A few years ago I came across a post online that stopped me. It traced a pattern through Scripture — the way the number 40 keeps appearing at the edges of hardship. Forty days of rain. Forty years in the wilderness. Forty days of temptation. And then, each time, something shifted. The concept comes from pastor and author Chuck Tate, who wrote 41 Will Come— the idea being simply this: don't quit on Day 40. Day 41 is coming.
I don't know where you're reading this from. Maybe you're still somewhere in the middle of your forty. Maybe you've been standing at the edge of something for so long that you've started to wonder if the edge is just where you live now. If that's where you are: you might be on Day 40. And that's not the end of the story. That's almost always where the story turns.
But when I read those stories now, I also find myself wondering about what came after the turning.
What did the ordinary Tuesday look like, once they arrived?
Because the Israelites didn't cross the Jordan River and find themselves delivered into permanent ease. They still had fields to plant, homes to build, families to raise, communities to figure out. They had to learn how to actually live inside the thing they had spent generations hoping for. The wilderness was behind them, but there was still work ahead — and arrival, it turned out, was really another beginning, not just an end.
The more I get into this collection and deal with the challenges that have arisen, the more I sit with that part of the story.
When I first received the vision that became Milk and Honey, I was in a season of starting over. The image was simple: a vast wheat field stretching toward the horizon, glowing with light. I understood it at the time as a promise of provision — a reminder that the wilderness wasn't the whole story, that something better was still ahead.
I still believe that. What's shifted is my understanding of the field itself.
Back then, I was focused on reaching it. I wondered when and how.
Now I'm far more interested in what it means to tend it.
The phrase a land flowing with milk and honey gets used as shorthand for abundance, and it is that. But milk comes from animals that someone has to care for. Honey comes from healthy ecosystems, from flowers that have to be allowed to thrive, from the slow work of bees gathering pollen. A wheat field doesn't simply appear because someone wants it. It requires planting, tending, patience. There are factors out of your control like sun and rain, and there is planning for the next season before this one is even finished.

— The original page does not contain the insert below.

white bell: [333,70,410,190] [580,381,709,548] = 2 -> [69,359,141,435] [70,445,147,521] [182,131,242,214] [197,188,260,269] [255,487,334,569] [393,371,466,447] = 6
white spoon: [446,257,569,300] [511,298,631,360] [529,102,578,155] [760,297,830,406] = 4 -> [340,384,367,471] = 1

There's a kind of thinking embedded in that image that I find quietly radical.
A healthy field is never just about the current harvest. It's about the decisions made seasons ago, by people who believed that what they planted would feed someone they might never meet. There's a generosity in that. A long view. A willingness to work toward something that extends beyond yourself.
Maybe that's why this collection has always felt, to me, like it's about more than provision.

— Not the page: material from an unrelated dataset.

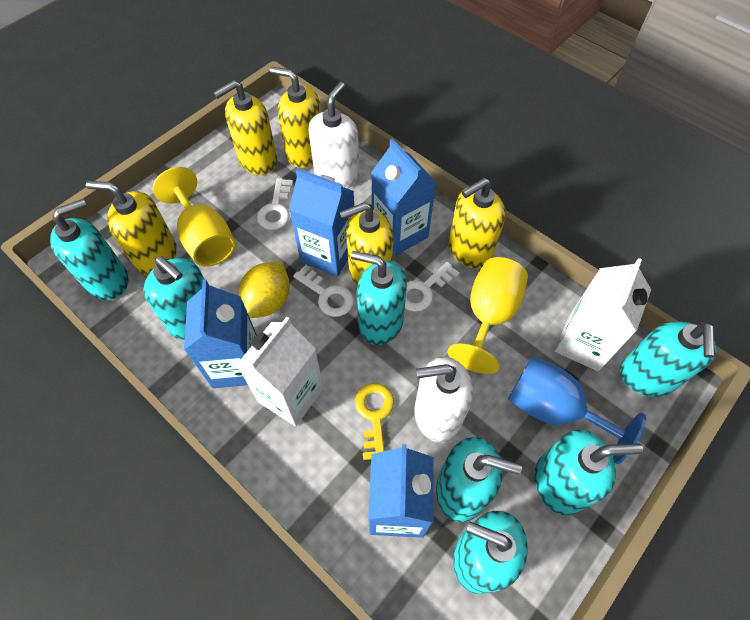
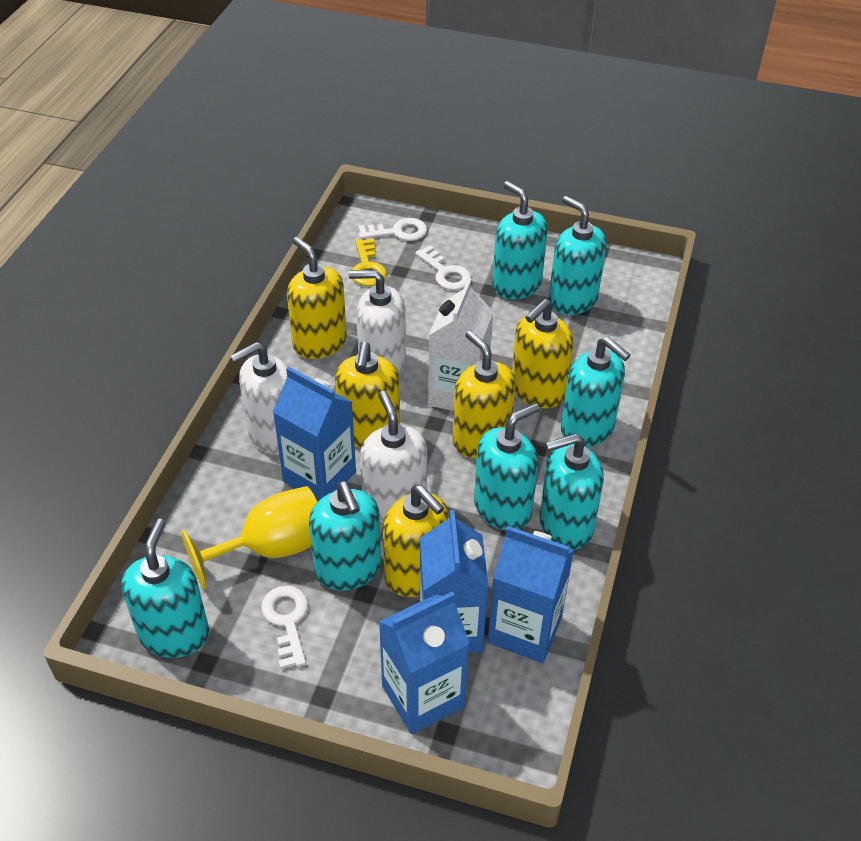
blue goblet: [508,356,646,464] = 1 -> none = 0
white carton: [237,317,324,426] [554,258,651,371] = 2 -> [428,279,494,411] = 1
white soap dispenser: [309,82,360,188] [414,357,473,443] = 2 -> [230,342,288,455] [349,270,406,375] [360,391,427,523] = 3
yellow goblet: [153,167,235,267] [448,257,528,374] = 2 -> [181,486,317,590] = 1
yellow lemon: [238,262,290,318] = 1 -> none = 0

I won't pretend the promise didn't matter to me practically. It did and does. Life is full of messy moments where our needs our real.

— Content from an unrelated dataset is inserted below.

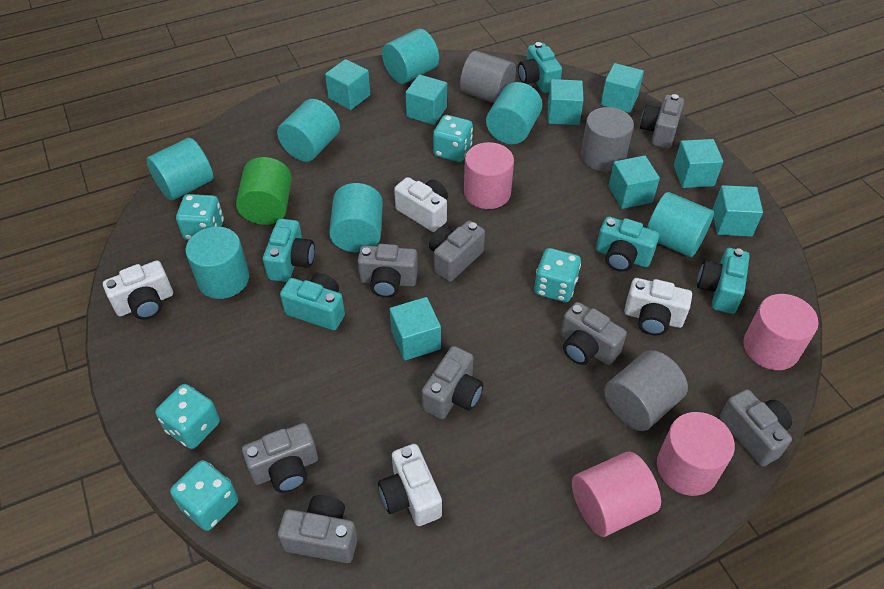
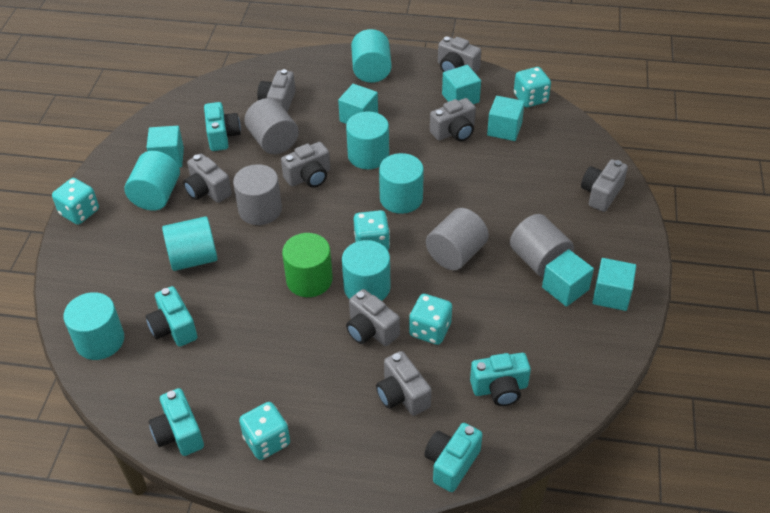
grey cylinder: [460,51,516,103] [581,107,634,172] [604,350,688,431] = 3 -> [233,164,282,225] [244,98,299,154] [426,208,489,270] [510,214,574,277] = 4
pink cylinder: [464,142,514,209] [572,452,661,537] [657,412,735,496] [743,294,819,370] = 4 -> none = 0
turquoise cube: [325,59,371,110] [389,297,441,361] [405,74,447,125] [548,79,584,125] [601,63,644,113] [609,155,660,209] [674,139,723,188] [712,185,763,237] = 8 -> [146,126,184,168] [338,84,378,124] [442,65,481,104] [487,96,525,141] [542,249,594,307] [592,258,636,311] = 6
white camera: [103,261,173,320] [378,444,442,526] [394,177,448,232] [624,278,692,335] = 4 -> none = 0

But I’m realizing more and more the image of the field is not a promise of ease. What moved me was something quieter — the idea of building something that lasts, something that continues to offer nourishment long after the person who planted it is gone.
When I think about my children, and their children, the inheritance I find myself returning to isn't mostly financial. I want them to inherit a way of seeing — faith instead of fear, possibility instead of limitation, a belief that beauty and patient work and perseverance are worth something even when the outcome isn't guaranteed.
Those things travel through generations in ways that are hard to measure. They shape the stories families tell themselves. They quietly alter the direction of lives that haven't started yet.
Maybe that's what arrival really is: not the end of the journey, but the beginning of stewardship. Not the moment when effort stops, but when it deepens into appreciation.
The goal was never simply to reach it.
The goal was to become someone who could tend it well.